O zaman Pilatus İsa’yı tutup kamçılattı. Askerler de dikenlerden bir taç örüp O’nun başına geçirdiler. Sonra O’na mor bir kaftan giydirdiler. Önüne geliyor, “Selam, ey Yahudiler’in Kralı!” diyor, yüzüne tokat atıyorlardı.
Pilatus yine dışarı çıktı. Yahudiler’e, “İşte, O’nu dışarıya, size getiriyorum. O’nda hiçbir suç bulmadığımı bilesiniz” dedi.
Böylece İsa, başındaki dikenli taç ve üzerindeki mor kaftanla dışarı çıktı. Pilatus onlara, “İşte o adam!” dedi.
Başkâhinler ve görevliler İsa’yı görünce, “Çarmıha ger, çarmıha ger!” diye bağrıştılar.
Pilatus, “O’nu siz alıp çarmıha gerin!” dedi. “Ben O’nda bir suç bulamıyorum!”

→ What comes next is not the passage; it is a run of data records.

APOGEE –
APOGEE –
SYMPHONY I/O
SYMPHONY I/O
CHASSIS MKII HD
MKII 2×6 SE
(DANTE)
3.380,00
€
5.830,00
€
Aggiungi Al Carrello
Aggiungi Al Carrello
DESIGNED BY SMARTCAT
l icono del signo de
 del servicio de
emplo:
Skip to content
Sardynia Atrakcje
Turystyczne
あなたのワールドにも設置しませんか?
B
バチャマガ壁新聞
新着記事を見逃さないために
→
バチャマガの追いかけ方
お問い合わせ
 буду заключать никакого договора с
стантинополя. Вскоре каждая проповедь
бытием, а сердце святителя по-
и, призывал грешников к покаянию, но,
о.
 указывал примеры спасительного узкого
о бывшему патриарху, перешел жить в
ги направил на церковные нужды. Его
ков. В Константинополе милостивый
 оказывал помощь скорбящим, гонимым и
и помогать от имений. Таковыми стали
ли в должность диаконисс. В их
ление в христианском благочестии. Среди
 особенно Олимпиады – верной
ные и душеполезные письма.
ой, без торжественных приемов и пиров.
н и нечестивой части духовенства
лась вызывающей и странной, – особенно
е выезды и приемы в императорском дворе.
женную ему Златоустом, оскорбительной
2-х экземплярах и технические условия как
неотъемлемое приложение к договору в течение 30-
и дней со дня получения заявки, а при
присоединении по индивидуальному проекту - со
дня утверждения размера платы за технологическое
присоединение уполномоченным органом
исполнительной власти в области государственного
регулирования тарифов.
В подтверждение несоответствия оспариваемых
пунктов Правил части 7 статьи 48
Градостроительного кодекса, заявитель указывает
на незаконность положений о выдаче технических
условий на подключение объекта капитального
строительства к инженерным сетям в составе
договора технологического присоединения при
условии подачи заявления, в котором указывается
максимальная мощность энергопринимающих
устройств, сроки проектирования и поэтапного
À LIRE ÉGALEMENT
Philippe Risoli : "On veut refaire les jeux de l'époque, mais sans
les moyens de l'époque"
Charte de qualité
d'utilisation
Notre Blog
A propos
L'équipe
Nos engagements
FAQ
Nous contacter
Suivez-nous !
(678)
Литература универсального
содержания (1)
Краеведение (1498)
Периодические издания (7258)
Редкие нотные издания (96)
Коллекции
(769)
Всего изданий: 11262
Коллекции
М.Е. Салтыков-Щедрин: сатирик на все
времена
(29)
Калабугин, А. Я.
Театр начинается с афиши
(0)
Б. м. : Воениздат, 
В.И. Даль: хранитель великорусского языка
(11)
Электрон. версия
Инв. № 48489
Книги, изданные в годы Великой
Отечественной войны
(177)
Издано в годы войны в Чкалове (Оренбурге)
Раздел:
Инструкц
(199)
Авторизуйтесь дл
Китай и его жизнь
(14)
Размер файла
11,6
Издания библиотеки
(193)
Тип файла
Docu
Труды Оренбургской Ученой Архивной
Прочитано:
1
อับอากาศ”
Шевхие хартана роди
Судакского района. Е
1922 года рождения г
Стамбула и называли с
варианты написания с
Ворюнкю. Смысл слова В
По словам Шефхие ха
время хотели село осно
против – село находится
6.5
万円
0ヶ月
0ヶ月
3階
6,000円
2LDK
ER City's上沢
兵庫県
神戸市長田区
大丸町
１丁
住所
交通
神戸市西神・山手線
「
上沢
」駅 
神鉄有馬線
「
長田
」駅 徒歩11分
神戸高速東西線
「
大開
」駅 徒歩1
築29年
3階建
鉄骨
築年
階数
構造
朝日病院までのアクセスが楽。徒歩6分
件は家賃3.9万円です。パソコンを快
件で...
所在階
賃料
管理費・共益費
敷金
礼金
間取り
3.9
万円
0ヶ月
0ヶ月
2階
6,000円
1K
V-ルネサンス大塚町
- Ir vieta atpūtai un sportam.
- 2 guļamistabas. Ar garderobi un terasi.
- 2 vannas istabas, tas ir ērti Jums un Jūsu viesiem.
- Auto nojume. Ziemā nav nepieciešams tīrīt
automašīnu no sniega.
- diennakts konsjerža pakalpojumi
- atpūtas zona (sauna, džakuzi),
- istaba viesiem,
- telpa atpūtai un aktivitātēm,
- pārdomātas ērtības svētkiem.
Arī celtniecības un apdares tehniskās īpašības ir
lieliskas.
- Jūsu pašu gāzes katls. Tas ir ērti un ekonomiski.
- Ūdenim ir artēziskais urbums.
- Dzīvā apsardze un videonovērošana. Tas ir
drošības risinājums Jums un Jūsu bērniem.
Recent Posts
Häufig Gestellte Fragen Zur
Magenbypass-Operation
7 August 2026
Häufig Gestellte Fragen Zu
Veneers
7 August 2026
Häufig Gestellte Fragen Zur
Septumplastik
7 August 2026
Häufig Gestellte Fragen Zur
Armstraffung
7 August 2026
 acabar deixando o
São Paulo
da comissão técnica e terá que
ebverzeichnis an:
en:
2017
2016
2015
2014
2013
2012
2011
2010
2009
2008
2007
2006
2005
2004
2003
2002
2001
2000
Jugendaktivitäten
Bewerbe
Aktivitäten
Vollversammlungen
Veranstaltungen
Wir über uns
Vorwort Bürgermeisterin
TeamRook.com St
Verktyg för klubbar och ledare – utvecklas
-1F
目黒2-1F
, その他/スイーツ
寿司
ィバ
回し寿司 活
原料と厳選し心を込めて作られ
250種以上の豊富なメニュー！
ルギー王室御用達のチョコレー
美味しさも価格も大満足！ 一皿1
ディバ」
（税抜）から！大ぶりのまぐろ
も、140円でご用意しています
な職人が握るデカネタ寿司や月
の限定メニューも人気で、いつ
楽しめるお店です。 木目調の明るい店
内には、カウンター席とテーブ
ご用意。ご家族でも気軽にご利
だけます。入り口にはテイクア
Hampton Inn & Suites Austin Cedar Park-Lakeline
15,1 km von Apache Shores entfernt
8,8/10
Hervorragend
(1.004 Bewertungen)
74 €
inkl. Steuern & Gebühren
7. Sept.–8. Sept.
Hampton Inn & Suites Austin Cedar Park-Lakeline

Yahudiler şu karşılığı verdiler: “Bizim bir yasamız var, bu yasaya göre O’nun ölmesi gerekir. Çünkü kendisinin Tanrı Oğlu olduğunu ileri sürüyor.”
Pilatus bu sözü işitince daha çok korktu. Yine vali konağına girip İsa’ya, “Sen nereden geliyorsun?” diye sordu.
İsa ona yanıt vermedi.
Pilatus, “Benimle konuşmayacak mısın?” dedi. “Seni salıvermeye de, çarmıha germeye de yetkim olduğunu bilmiyor musun?”
İsa, “Sana gökten verilmeseydi, benim üzerimde hiçbir yetkin olmazdı” diye karşılık verdi. “Bu nedenle beni sana teslim edenin günahı daha büyüktür.”
Bunun üzerine Pilatus İsa’yı salıvermek istedi. Ama Yahudiler, “Bu adamı salıverirsen, Sezar’ın dostu değilsin!” diye bağrıştılar. “Kral olduğunu ileri süren herkes Sezar’a karşı gelmiş olur.”
Pilatus bu sözleri işitince İsa’yı dışarı çıkardı. Taş Döşeme –İbranice’de Gabbata– denilen yerde yargı kürsüsüne oturdu. Fısıh Bayramı’na Hazırlık Günü’ydü. Saat on iki sularıydı. Pilatus Yahudiler’e, “İşte, sizin Kralınız!” dedi.
Onlar, “Yok et O’nu! Yok et, çarmıha ger!” diye bağrıştılar.
Pilatus, “Kralınızı mı çarmıha gereyim?” diye sordu.
Başkâhinler, “Sezar’dan başka kralımız yok!” karşılığını verdiler. Bunun üzerine Pilatus İsa’yı, çarmıha gerilmek üzere onlara teslim etti.